== The task ==
Retype the lines from the one containing "Gestionar el consentimiento" through the last line of the entries below, exactly and in full, omitting every image.

Transcribed page contents:
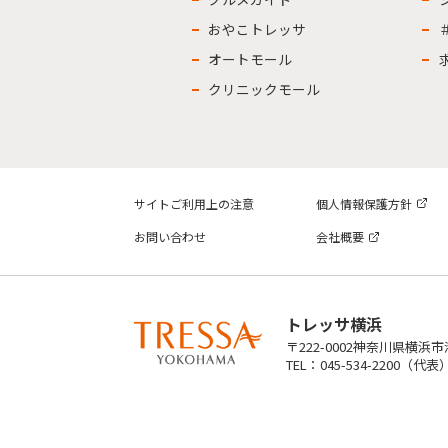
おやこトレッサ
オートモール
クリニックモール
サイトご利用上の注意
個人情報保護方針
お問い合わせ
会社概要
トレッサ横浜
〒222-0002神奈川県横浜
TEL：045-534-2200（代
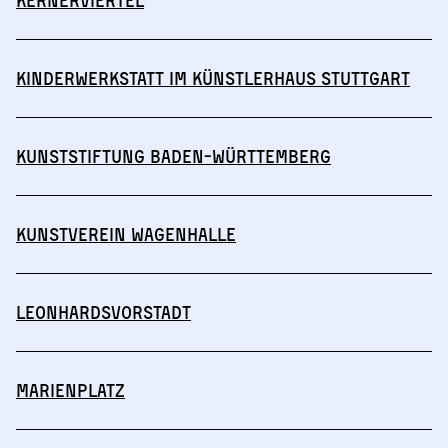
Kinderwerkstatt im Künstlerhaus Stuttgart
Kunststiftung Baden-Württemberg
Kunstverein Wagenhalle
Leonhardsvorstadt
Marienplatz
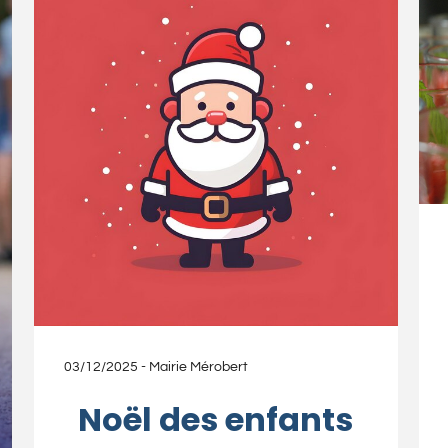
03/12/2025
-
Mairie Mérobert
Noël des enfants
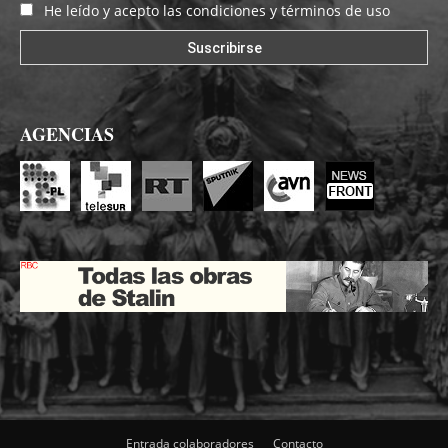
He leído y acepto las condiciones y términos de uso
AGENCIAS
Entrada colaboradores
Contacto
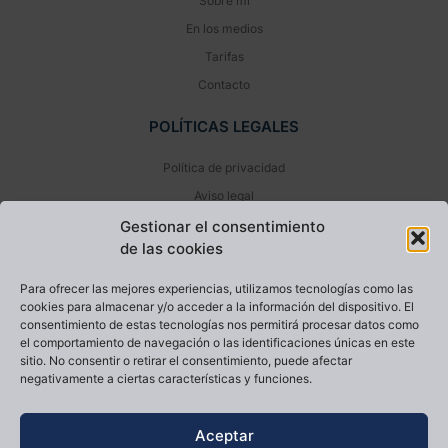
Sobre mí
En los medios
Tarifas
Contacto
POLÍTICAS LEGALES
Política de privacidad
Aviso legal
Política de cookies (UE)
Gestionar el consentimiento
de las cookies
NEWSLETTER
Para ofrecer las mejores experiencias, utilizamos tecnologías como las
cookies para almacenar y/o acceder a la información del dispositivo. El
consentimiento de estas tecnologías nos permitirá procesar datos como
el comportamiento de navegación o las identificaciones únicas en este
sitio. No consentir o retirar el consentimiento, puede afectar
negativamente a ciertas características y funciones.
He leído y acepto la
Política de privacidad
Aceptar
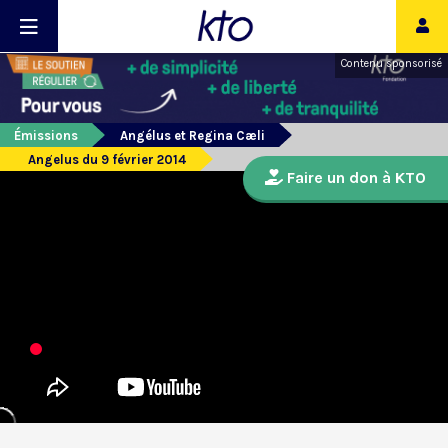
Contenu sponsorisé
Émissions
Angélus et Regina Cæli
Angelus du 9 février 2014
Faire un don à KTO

== Solution to this task ==
Gestionar el consentimiento
de las cookies
NEWSLETTER
Para ofrecer las mejores experiencias, utilizamos tecnologías como las
cookies para almacenar y/o acceder a la información del dispositivo. El
consentimiento de estas tecnologías nos permitirá procesar datos como
el comportamiento de navegación o las identificaciones únicas en este
sitio. No consentir o retirar el consentimiento, puede afectar
negativamente a ciertas características y funciones.
He leído y acepto la
Política de privacidad
Aceptar
Contenu sponsorisé
Émissions
Angélus et Regina Cæli
Angelus du 9 février 2014
Faire un don à KTO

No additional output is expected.